Question
I am looking into vLLM’s speculative decoding tree mode and noticed that the current draft tree configured by --speculative-token-tree appears to be static during inference.
Would vLLM maintainers be open to supporting dynamic pruning of the draft tree at runtime, where low-confidence branches can be skipped based on token probabilities?
I would like to understand whether this direction fits vLLM’s speculative decoding roadmap, and what the preferred implementation approach would be before starting a PR.
Current behavior I observed
The draft tree topology is configured through speculative_token_tree, for example:
"[(0,), (1,), (0,0), (0,1), (1,0), (1,1)]"
From reading the code, the tree shape seems to be resolved into fixed per-level child counts such as child_drafts_per_level in vllm/v1/spec_decode/llm_base_proposer.py.
During propose_tree, each level expands nodes with the same fixed number of children:
num_children = self.child_drafts_per_level[level]
if num_children == 1:
draft_token_ids = logits.argmax(dim=-1).view(batch_size, -1)
else:
draft_token_ids = torch.topk(logits, num_children, dim=-1).indices.view(
batch_size, -1
)
My understanding is that this means the number of draft tokens is effectively fixed by the static tree topology, regardless of how confident or uncertain the draft model is at each node.
Is this understanding correct?
Why I am asking
For some requests, the draft model may be highly confident on a branch, so expanding many sibling tokens may waste compute.
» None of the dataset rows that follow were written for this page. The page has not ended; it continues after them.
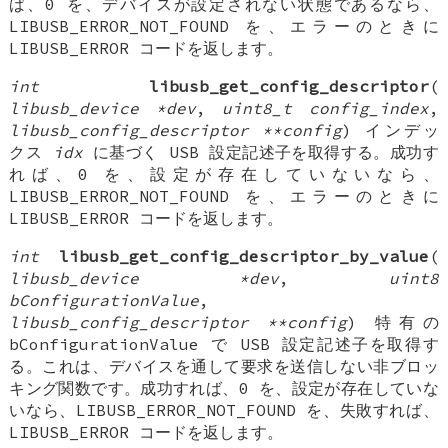
ば、0 を、デバイスが設定されない状態であるなら、
LIBUSB_ERROR_NOT_FOUND を、エラーのときに
LIBUSB_ERROR コードを返します。
int
libusb_get_config_descriptor
(
libusb_device *dev
,
uint8_t config_index
,
libusb_config_descriptor **config
) インデッ
クス
idx
に基づく USB 設定記述子を取得する。成功す
れば、0 を、設定が存在していないなら、
LIBUSB_ERROR_NOT_FOUND を、エラーのときに
LIBUSB_ERROR コードを返します。
int
libusb_get_config_descriptor_by_value
(
libusb_device *dev
,
uint8
bConfigurationValue
,
libusb_config_descriptor **config
) 特有の
bConfigurationValue で USB 設定記述子を取得す
る。これは、デバイスを通して要求を送信しない非ブロッ
キング関数です。成功すれば、0 を、設定が存在していな
いなら、LIBUSB_ERROR_NOT_FOUND を、失敗すれば、
LIBUSB_ERROR コードを返します。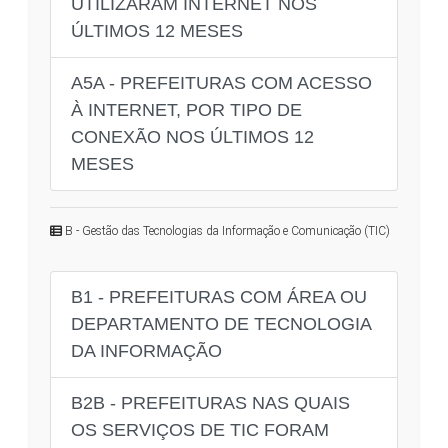
UTILIZARAM INTERNET NOS
ÚLTIMOS 12 MESES
A5A - PREFEITURAS COM ACESSO
À INTERNET, POR TIPO DE
CONEXÃO NOS ÚLTIMOS 12
MESES
B - Gestão das Tecnologias da Informação e Comunicação (TIC)
B1 - PREFEITURAS COM ÁREA OU
DEPARTAMENTO DE TECNOLOGIA
DA INFORMAÇÃO
B2B - PREFEITURAS NAS QUAIS
OS SERVIÇOS DE TIC FORAM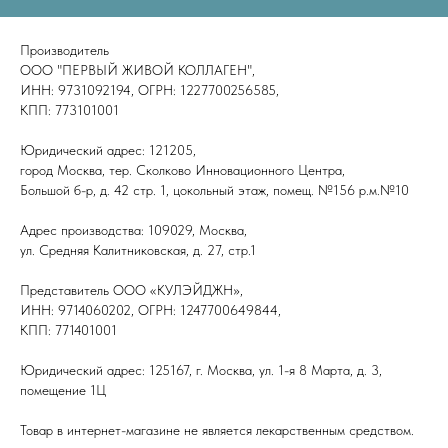
Производитель
ООО "ПЕРВЫЙ ЖИВОЙ КОЛЛАГЕН",
ИНН: 9731092194, ОГРН: 1227700256585,
КПП: 773101001
Юридический адрес: 121205,
город Москва, тер. Сколково Инновационного Центра,
Большой б-р, д. 42 стр. 1, цокольный этаж, помещ. №156 р.м.№10
Адрес производства: 109029, Москва,
ул. Средняя Калитниковская, д. 27, стр.1
Представитель ООО «КУЛЭЙДЖН»,
ИНН: 9714060202, ОГРН: 1247700649844,
КПП: 771401001
Юридический адрес: 125167, г. Москва, ул. 1-я 8 Марта, д. 3,
помещение 1Ц
Товар в интернет-магазине не является лекарственным средством.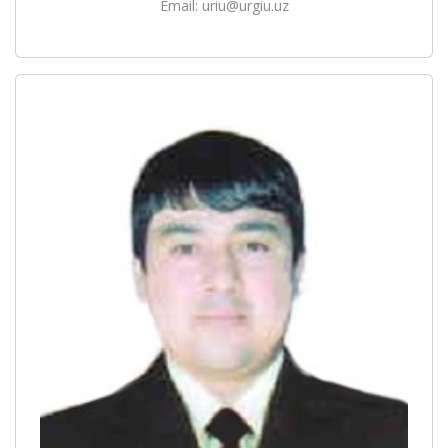
Email: uriu@urgiu.uz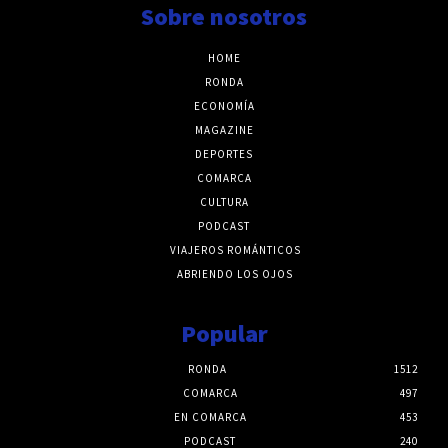
Sobre nosotros
HOME
RONDA
ECONOMÍA
MAGAZINE
DEPORTES
COMARCA
CULTURA
PODCAST
VIAJEROS ROMÁNTICOS
ABRIENDO LOS OJOS
Popular
RONDA
1512
COMARCA
497
EN COMARCA
453
PODCAST
240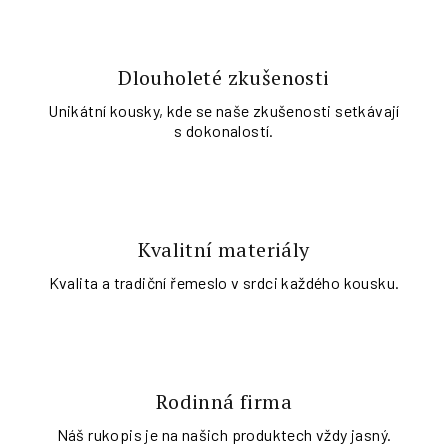
Dlouholeté zkušenosti
Unikátní kousky, kde se naše zkušenosti setkávají
s dokonalostí.
Kvalitní materiály
Kvalita a tradiční řemeslo v srdci každého kousku.
Rodinná firma
Náš rukopis je na našich produktech vždy jasný.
For other requests, the distribution may be flatter, and more candidates may be useful.
A static tree seems less flexible in mixed workloads, especially when different sequences in the same batch have very different levels of uncertainty.
I am wondering whether vLLM could optionally support a pruning mechanism such as:
- prune a node if its next-token max probability is below a threshold;
- prune a branch if its cumulative path probability is below a threshold;
- keep the current static tree as the maximum tree shape, but dynamically skip low-value subtrees at runtime.
Related speculative decoding work such as SpecInfer and EAGLE-2 discusses adaptive or uncertainty-aware draft tree construction/pruning, so I am interested in whether a similar idea would make sense in vLLM.
Expected benefit if supported
If implemented efficiently, dynamic pruning may help reduce unnecessary draft-token computation on high-confidence prefixes while preserving the ability to explore more candidates on uncertain branches.
Potential metrics to evaluate:
- generated tokens/s;
- mean number of draft tokens per step;
- accepted tokens per step;
- acceptance rate;
- latency distribution under mixed-difficulty batches.
Willingness to contribute
I am willing to work on a prototype, especially the proposer-side pruning logic and benchmarks.
Before starting, I would appreciate guidance on the preferred design for the tree attention metadata, KV cache allocation, and verifier-side variable-length handling.